WORK TASK 1: Reproduce the part of the Blue Dot shortage thread that runs from "## Jimthewagontraveler (Feb" down to "(Dec 8, 2012)".
WORK TASK 2: Carry on the Blue Dot shortage thread, starting right after the last sentence of its final post.

# WOW no blue dot?



## Jimthewagontraveler (Feb 8, 2012)

Ok I knew it was getting silly bit WOW!
The original bass pro in Springfield mo has no blue dot
shotgun powder and has no clue when ( if ) it will come in!
No primers of any kind?
Good thing it was just a wild what the heck idea!


----------



## Huntmaster (Dec 8, 2012)

It's not just the pro...nobody has any reloading components...it sux!


----------



## OldCootHillbilly (Jul 9, 2010)

Local shop got some, but it ain't cheap!

We was in a bass pro bout 2 weeks ago, reloadin isle was empty an I mean empty! Absolutely nothin. I'd be buyin some black powder ifin ya can find it (fer shQtgun anywho).


----------



## Magus (Dec 1, 2008)

We have Russian crap here, better than nothing.


----------



## Dakine (Sep 4, 2012)

I got 8 lbs of Red Dot 2 weeks ago, funny... I was flagged as "on govt hold" for a day, and I spent 30 days instead of 10 in gun jail for a bolt action rifle I bought.

the new presidential orders are creating a lot of confusion for simple public servants. They dont know if they are supposed to approve a sale or not. I've bought many AR's for example, but now I'm flagged FBI for a gunfight I was in back home. They spent 30+ days figuring out that charges were dropped and thats only after I spent HOURS of my time and life making over a dozen calls.

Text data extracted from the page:
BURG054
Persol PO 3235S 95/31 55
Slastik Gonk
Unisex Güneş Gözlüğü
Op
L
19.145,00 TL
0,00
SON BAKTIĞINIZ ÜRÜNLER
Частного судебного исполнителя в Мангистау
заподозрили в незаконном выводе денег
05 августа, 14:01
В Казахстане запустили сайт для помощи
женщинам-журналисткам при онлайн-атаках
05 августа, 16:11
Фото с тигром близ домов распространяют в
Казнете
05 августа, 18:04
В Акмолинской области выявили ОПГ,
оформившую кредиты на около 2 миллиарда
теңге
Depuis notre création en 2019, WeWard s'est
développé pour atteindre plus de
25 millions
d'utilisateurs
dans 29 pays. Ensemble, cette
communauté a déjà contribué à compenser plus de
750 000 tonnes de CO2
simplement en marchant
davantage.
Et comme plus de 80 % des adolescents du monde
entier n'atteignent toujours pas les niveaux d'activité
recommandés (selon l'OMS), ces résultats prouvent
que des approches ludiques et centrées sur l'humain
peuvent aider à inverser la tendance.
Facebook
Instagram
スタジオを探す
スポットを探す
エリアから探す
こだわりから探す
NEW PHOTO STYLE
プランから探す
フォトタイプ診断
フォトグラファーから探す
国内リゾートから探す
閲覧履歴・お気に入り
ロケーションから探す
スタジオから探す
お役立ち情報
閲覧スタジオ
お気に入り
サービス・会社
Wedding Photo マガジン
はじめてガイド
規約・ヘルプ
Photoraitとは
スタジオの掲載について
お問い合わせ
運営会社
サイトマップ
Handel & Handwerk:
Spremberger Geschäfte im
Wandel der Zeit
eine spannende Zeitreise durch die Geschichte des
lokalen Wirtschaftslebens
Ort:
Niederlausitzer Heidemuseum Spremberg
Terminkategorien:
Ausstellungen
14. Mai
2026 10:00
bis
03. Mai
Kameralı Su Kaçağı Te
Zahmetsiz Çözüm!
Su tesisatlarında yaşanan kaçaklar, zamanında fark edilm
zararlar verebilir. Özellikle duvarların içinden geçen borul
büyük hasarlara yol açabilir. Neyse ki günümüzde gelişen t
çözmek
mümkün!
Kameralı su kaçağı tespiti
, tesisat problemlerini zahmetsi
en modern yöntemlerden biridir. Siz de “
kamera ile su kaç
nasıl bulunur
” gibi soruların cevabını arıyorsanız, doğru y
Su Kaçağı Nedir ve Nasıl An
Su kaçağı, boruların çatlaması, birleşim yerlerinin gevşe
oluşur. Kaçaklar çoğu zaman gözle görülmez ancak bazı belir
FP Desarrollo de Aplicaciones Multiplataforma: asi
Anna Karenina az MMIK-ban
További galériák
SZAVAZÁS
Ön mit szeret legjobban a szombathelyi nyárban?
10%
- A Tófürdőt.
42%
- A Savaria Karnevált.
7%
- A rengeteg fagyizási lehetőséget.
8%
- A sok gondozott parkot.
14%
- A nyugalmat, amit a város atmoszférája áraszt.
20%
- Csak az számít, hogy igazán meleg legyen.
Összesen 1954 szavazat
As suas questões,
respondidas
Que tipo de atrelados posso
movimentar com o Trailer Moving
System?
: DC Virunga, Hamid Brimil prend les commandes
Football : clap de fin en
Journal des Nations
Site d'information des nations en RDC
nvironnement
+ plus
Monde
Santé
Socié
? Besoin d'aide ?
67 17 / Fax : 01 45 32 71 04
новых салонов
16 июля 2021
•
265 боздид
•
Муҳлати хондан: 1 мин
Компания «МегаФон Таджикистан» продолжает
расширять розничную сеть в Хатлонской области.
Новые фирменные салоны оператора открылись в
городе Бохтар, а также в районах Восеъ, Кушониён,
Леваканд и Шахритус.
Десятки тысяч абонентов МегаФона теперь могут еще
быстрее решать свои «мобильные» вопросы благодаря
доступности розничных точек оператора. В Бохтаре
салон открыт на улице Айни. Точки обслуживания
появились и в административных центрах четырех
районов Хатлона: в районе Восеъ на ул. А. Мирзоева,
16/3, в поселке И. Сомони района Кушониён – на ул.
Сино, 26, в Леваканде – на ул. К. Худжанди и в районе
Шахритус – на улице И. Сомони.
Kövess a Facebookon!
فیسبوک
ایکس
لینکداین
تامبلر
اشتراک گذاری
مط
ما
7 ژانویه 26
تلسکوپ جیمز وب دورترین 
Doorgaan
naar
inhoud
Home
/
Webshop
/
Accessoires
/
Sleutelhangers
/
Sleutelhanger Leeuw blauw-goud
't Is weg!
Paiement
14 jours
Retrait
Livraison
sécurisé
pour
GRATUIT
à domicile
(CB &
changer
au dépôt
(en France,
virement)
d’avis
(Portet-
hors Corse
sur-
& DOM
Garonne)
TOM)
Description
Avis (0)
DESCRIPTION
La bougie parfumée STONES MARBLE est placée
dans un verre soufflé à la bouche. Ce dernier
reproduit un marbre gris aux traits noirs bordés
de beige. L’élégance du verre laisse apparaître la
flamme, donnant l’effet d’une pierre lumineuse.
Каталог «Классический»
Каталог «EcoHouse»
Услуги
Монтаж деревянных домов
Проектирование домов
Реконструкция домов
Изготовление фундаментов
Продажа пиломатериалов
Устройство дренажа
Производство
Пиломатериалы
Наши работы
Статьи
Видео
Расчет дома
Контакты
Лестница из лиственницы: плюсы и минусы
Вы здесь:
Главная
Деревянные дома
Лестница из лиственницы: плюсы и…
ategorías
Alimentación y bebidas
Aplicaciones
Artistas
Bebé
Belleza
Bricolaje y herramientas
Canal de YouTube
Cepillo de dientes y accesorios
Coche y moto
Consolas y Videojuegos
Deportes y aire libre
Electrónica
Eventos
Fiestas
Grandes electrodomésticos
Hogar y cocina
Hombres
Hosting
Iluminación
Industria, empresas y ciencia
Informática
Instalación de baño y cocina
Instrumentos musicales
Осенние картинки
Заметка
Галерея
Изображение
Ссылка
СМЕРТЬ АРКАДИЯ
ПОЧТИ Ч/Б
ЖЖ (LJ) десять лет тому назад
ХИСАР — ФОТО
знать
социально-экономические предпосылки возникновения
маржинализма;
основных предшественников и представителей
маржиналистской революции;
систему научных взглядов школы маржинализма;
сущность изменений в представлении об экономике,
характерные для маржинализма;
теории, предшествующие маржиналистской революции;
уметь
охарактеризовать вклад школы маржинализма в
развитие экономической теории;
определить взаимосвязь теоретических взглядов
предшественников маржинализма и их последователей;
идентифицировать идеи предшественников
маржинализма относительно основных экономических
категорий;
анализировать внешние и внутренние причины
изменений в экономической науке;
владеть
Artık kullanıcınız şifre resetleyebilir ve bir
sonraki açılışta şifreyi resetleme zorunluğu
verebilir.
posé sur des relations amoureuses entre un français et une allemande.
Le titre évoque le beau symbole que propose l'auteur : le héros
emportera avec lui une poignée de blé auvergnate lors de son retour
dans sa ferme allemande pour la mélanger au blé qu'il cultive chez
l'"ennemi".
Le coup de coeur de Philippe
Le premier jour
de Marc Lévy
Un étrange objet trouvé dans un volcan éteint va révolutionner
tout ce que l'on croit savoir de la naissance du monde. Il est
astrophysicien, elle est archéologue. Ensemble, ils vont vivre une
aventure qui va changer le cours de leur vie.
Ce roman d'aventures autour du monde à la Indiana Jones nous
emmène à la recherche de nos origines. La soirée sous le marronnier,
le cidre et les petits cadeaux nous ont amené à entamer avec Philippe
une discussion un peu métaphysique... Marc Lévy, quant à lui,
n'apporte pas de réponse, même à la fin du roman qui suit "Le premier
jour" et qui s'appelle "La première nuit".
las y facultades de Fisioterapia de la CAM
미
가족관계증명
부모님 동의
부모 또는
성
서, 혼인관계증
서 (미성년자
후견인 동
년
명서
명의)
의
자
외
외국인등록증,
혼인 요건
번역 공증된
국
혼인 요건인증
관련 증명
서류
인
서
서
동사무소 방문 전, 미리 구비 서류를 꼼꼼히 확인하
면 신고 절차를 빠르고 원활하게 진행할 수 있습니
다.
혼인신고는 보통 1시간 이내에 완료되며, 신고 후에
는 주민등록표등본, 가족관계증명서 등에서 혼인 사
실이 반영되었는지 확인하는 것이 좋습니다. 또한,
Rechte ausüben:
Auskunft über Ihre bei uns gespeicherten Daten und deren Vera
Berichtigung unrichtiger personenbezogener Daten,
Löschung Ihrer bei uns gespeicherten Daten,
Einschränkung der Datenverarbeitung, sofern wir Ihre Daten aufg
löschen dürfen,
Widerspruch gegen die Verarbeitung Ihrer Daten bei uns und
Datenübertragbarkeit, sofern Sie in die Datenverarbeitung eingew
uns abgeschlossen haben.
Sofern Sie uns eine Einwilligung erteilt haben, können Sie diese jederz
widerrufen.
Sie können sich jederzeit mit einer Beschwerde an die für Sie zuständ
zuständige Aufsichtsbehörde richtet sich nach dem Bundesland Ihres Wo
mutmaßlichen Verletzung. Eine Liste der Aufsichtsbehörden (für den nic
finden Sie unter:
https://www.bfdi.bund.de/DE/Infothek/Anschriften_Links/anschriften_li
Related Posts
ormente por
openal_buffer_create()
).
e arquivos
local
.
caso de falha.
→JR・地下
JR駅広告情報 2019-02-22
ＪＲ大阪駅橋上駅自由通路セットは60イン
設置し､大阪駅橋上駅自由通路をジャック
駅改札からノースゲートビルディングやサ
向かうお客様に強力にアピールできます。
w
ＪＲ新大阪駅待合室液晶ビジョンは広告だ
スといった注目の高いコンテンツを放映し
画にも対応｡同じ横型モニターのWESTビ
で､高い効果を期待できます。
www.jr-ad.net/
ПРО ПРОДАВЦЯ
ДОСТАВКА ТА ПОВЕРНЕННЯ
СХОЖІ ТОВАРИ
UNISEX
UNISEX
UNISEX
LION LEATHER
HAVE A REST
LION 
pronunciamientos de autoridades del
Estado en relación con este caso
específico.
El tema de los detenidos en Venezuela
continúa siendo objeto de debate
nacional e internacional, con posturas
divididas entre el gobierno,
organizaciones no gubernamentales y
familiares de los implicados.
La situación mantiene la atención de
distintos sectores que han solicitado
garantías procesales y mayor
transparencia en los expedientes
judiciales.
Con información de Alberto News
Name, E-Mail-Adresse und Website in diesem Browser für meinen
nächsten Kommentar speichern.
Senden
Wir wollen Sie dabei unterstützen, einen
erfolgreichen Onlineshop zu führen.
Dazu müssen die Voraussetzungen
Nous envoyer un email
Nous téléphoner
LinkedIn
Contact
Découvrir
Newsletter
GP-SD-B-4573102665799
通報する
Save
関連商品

FINAL ANSWER 1:
## Jimthewagontraveler (Feb 8, 2012)

Ok I knew it was getting silly bit WOW!
The original bass pro in Springfield mo has no blue dot
shotgun powder and has no clue when ( if ) it will come in!
No primers of any kind?
Good thing it was just a wild what the heck idea!


----------



## Huntmaster (Dec 8, 2012)

FINAL ANSWER 2:
Wonderful. in my opinion in that time, my rights were trampled! it's not like they had a computer print out saying someone had been convicted, or even charged in a court of law... they just went off the arrest.

for what it's worth, it was 3 against 1 and I am still here. 

I had to go home on liberty to be shot (a different matter), I was waiting for final discharge when this thing happened, both of which happened while we're in Iraq, and yet I'm flagged as who knows what because the first officer on the scene doesnt like me a lot because I'm having relations with his sister in his house... OOPS!

A lot happened on that night. 95% of it didnt make it into the official report.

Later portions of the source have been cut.